- Marina di Cerveteri Location of Marina di Cerveteri in Italy
- Coordinates: 42°00′N 12°06′E﻿ / ﻿42.000°N 12.100°E
- Country: Italy
- Region: Lazio
- Province: Rome
- Comune: Cerveteri

Population (21 October 2001)
- • Total: 7,957
- Time zone: UTC+1 (CET)
- • Summer (DST): UTC+2 (CEST)
- Postal code: 00052
- Dialing code: 06
- Website: Official website

= Cerenova =

Cerenova is a coastal locality that along with the adjacent Campo di Mare makes up the Marina di Cerveteri frazione of the comune of Cerveteri.
It is located on the via Aurelia around 40 km north of Rome (Italy).
Cerenova borders Ladispoli to the South, Furbara (another frazione of Cerveteri) to the north and the Tyrrhenian Sea to the west.

The term Cerenova is often used as a collective name for the entire frazione instead of the more formal Marina di Cerveteri.

==History==
Initially developed as a holiday location in the 1960s on land owned by the Ruspoli family, its first inhabitants were mainly families from Rome.
As the village grew, its administration passed from the building consortium to the comune of Cerveteri.

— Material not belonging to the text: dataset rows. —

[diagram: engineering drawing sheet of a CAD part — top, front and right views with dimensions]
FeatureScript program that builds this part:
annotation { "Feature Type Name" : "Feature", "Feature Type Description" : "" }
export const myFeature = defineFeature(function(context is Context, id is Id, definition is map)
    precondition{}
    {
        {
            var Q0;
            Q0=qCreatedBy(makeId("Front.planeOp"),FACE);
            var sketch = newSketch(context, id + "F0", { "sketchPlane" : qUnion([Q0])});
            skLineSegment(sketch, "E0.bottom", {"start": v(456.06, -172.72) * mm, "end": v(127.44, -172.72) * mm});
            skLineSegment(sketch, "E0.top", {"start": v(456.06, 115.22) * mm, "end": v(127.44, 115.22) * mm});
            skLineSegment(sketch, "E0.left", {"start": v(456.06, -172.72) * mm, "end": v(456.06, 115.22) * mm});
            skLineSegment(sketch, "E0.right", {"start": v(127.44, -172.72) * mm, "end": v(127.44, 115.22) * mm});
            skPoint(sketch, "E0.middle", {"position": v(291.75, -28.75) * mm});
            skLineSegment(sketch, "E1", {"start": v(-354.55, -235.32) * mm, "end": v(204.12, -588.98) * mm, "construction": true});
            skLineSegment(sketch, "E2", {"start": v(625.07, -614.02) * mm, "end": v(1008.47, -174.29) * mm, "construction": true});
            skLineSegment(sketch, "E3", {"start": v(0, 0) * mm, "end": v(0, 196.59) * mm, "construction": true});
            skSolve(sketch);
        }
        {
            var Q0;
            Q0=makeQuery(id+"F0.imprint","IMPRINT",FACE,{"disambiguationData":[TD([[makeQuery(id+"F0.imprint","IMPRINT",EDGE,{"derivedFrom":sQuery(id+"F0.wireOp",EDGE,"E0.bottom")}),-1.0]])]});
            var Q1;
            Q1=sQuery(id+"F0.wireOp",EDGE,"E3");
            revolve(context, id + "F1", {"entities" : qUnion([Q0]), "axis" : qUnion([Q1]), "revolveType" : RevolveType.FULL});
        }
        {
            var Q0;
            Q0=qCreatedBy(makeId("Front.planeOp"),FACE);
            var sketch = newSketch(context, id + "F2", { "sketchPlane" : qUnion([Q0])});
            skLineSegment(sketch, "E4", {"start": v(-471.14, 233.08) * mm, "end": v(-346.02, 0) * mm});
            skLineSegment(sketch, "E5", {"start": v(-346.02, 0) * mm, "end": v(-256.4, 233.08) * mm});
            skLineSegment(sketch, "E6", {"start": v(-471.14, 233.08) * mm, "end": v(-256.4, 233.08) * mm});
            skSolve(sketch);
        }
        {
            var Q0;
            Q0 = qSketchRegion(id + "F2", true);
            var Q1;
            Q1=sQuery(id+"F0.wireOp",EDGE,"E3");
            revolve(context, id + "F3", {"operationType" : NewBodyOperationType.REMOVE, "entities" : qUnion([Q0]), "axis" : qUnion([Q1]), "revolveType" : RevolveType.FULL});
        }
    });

Over the years, Cerenova has seen the installation of all essential services: schools (nursery, primary and secondary), post office, Carabinieri station and many commercial units.
Cerenova and Campo di Mare are still being expanded, and the overall population is increasing constantly, especially as properties in Rome are becoming less affordable.

==Churches==
- Chiesa della Madonna del piano (not in use), where the Ruspoli family graves are located
- Chiesa di San Francesco d'Assisi, built in 1975 in the modern style

==Infrastructure and transport==

Cerenova is located next to the via Aurelia highway. Its nearest motorway is the Autostrada A12 Rome - Civitavecchia, reached via the Cerveteri-Ladispoli exit.

The closest airports are Fiumicino (40 km) and Ciampino (60 km). For maritime links, Civitavecchia is the closest major port and is located 40 km north.

A small train station is located between Campo di Mare and Cerenova, on the Rome-Pisa route.